▶ _EXCERPT_:
Following the closing of its registered direct share offering (see Note 3) in July 2007, the Company no longer qualified as a foreign private issuer (“FPI”), and as a result, is required, commencing with the first quarter of the fiscal year ending June 30, 2008, to comply with all of the reporting requirements of the Securities Exchange Act of 1934, as amended, and other rules applicable to a United States (“U.S.”) domestic issuer, including quarterly reports on Form 10-Q and annual reports on Form 10-K, all in accordance with accounting principles generally accepted in the United States of America (“U.S. GAAP”) and presented in U.S. dollars.

Accordingly, effective for the quarter ended September 30, 2007, the Company changed its primary basis of accounting from Australian equivalents to International Financial Reporting Standards (“A-IFRS”) to U.S. GAAP. The accompanying condensed consolidated financial statements as of September 30, 2007 and June 30, 2007 and for the three months ended September 30, 2007 and 2006 are unaudited and have been prepared in accordance with U.S. GAAP and applicable SEC regulations for interim financial information. Certain information and footnote disclosures normally included in U.S. GAAP financial statements have been condensed or omitted pursuant to such rules and regulations.

Body or hand keypoint records

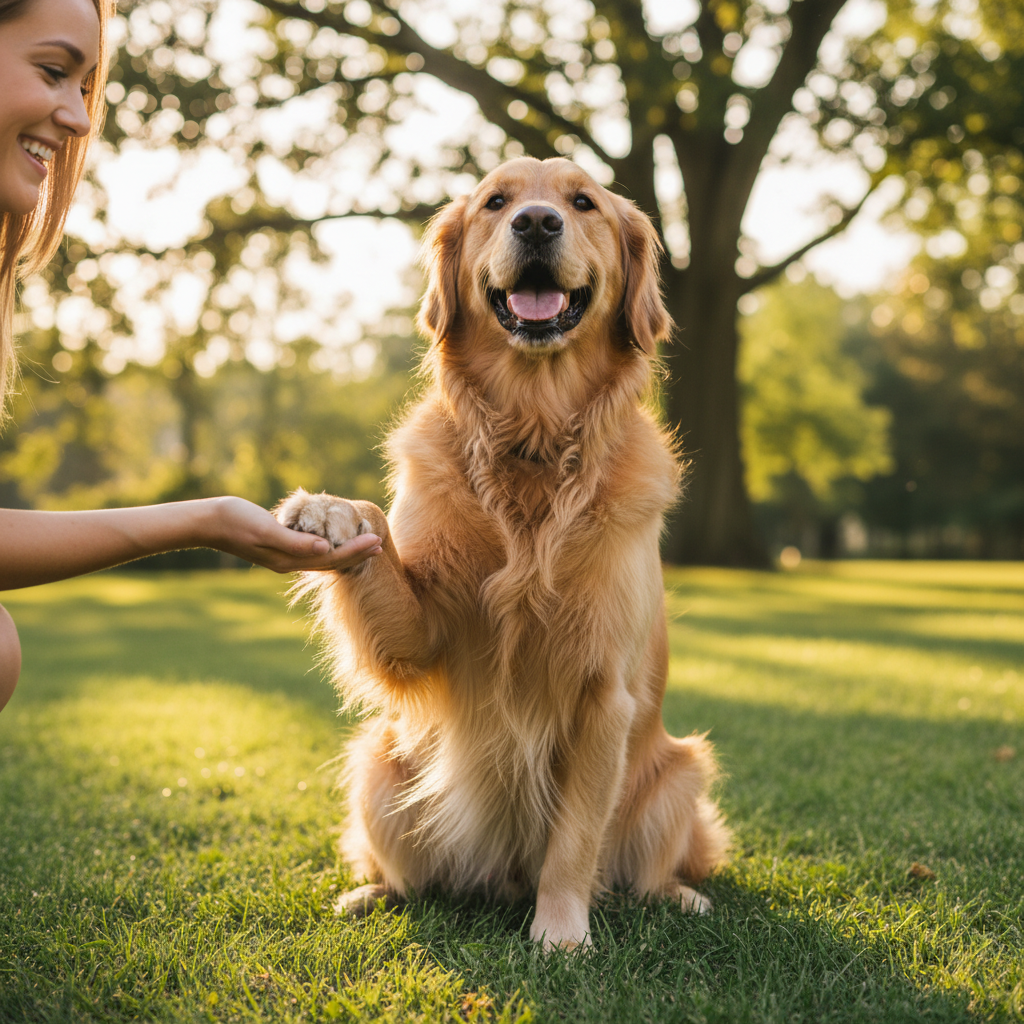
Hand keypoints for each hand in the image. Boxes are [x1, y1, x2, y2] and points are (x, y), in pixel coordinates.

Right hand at [207, 497, 382, 572]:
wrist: (207, 523)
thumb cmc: (236, 522)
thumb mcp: (267, 531)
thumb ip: (295, 542)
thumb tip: (325, 549)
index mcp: (289, 560)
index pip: (331, 558)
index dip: (355, 550)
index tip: (377, 541)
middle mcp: (288, 562)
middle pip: (330, 561)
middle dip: (356, 553)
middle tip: (379, 544)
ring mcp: (282, 557)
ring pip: (321, 558)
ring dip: (344, 551)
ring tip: (363, 544)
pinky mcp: (276, 548)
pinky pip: (308, 552)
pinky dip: (326, 547)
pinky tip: (332, 540)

▶ _YOUR OBJECTIVE_: Quote the stretch of the passage on the company's change in reporting basis from "Following the closing" through "in U.S. dollars.". The records were taken from a separate source and are unrelated to the passage.

▶ _FINISHED EXERCISE_:
Following the closing of its registered direct share offering (see Note 3) in July 2007, the Company no longer qualified as a foreign private issuer (“FPI”), and as a result, is required, commencing with the first quarter of the fiscal year ending June 30, 2008, to comply with all of the reporting requirements of the Securities Exchange Act of 1934, as amended, and other rules applicable to a United States (“U.S.”) domestic issuer, including quarterly reports on Form 10-Q and annual reports on Form 10-K, all in accordance with accounting principles generally accepted in the United States of America (“U.S. GAAP”) and presented in U.S. dollars.